TofuTheGreat wrote:
bigbuck wrote:
TofuTheGreat wrote:
I misunderstood the original question. I thought they wanted to know the sum of the interior angles of the original decagon. Then I saw Anna's image.
annajon wrote:
OK I know now what a decagon is.... judging by the image above. What was it you want to do with it now????
Using Anna's diagram it seems that you'd take 180 degrees (EVERY triangles interior angles = 180) times the number of triangles and that would give you the sum of all the resulting angles in the joined vertices.
....but NOT if the triangles meet in the centre like that.
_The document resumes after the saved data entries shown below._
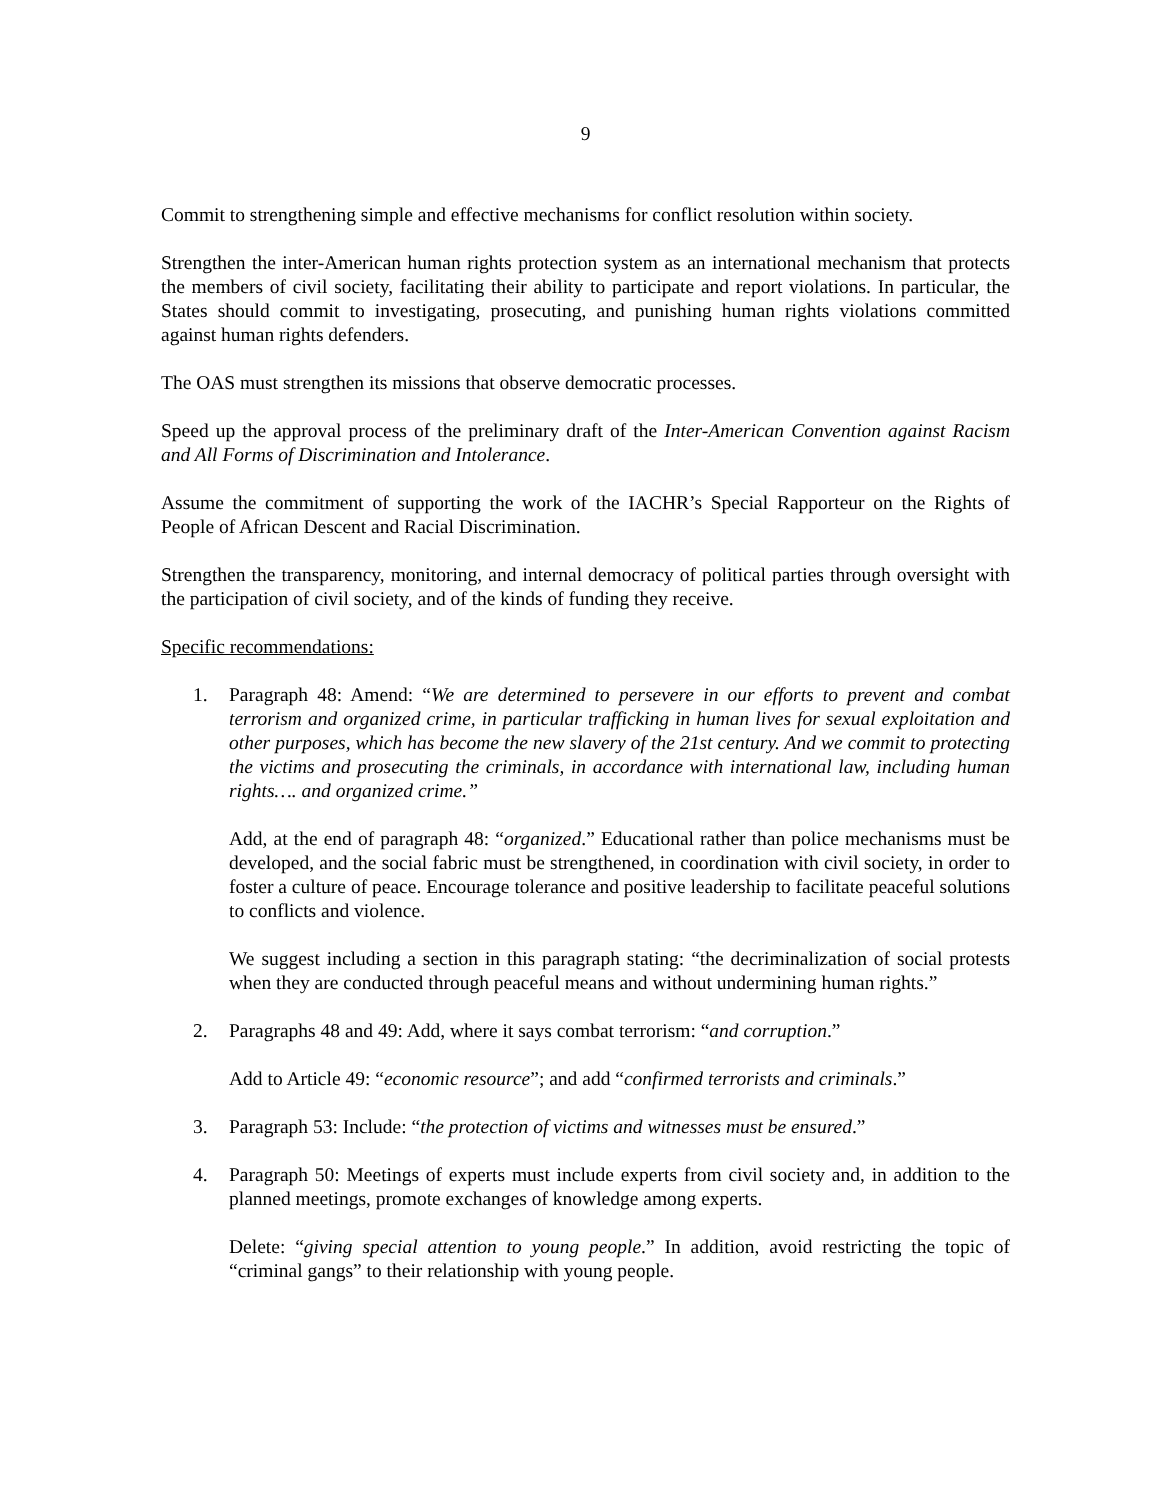9
Commit to strengthening simple and effective mechanisms for conflict resolution within society.
Strengthen the inter-American human rights protection system as an international mechanism that protects the members of civil society, facilitating their ability to participate and report violations. In particular, the States should commit to investigating, prosecuting, and punishing human rights violations committed against human rights defenders.
The OAS must strengthen its missions that observe democratic processes.
Speed up the approval process of the preliminary draft of the Inter-American Convention against Racism and All Forms of Discrimination and Intolerance.
Assume the commitment of supporting the work of the IACHR’s Special Rapporteur on the Rights of People of African Descent and Racial Discrimination.
Strengthen the transparency, monitoring, and internal democracy of political parties through oversight with the participation of civil society, and of the kinds of funding they receive.
Specific recommendations:
1. Paragraph 48: Amend: “We are determined to persevere in our efforts to prevent and combat terrorism and organized crime, in particular trafficking in human lives for sexual exploitation and other purposes, which has become the new slavery of the 21st century. And we commit to protecting the victims and prosecuting the criminals, in accordance with international law, including human rights…. and organized crime.”
Add, at the end of paragraph 48: “organized.” Educational rather than police mechanisms must be developed, and the social fabric must be strengthened, in coordination with civil society, in order to foster a culture of peace. Encourage tolerance and positive leadership to facilitate peaceful solutions to conflicts and violence.
We suggest including a section in this paragraph stating: “the decriminalization of social protests when they are conducted through peaceful means and without undermining human rights.”
2. Paragraphs 48 and 49: Add, where it says combat terrorism: “and corruption.”
Add to Article 49: “economic resource”; and add “confirmed terrorists and criminals.”
3. Paragraph 53: Include: “the protection of victims and witnesses must be ensured.”
4. Paragraph 50: Meetings of experts must include experts from civil society and, in addition to the planned meetings, promote exchanges of knowledge among experts.
Delete: “giving special attention to young people.” In addition, avoid restricting the topic of “criminal gangs” to their relationship with young people.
To get the sum of the angles in a decagon, you could only get 8 triangle if you did this sort of thing..
hence 8 x 180 =1440
Isn't that what I said?
blue_lurker wrote:
The second I don't understand hoping some one will explain it to me
2. By joining all the vertices of a decagon, how many diagonals are formed, what is the sum of all the angles of a decagon.
I suppose it depends on the meaning of the phrase "joining all the vertices of a decagon". Are we joining each vertice to the others? Like so:
If so then we're not creating triangles and the sum of the angles goes WAY up.
yeah C, I'm not really sure on the question either. I'd guess it's a two part thing where you are looking for patterns related to the number of sides of a polygon. Stock standard year 9 introductory algebra thing.
Rather than work on the decagon, trying to count/add stuff. Look for common patterns on smaller polygons and see if you can derive the rule (or formulae) which relates 'no. of sides to sum of angles' or 'no. of sides to total diagonals'.
I think the question is as much about basic algebra as it is geometry.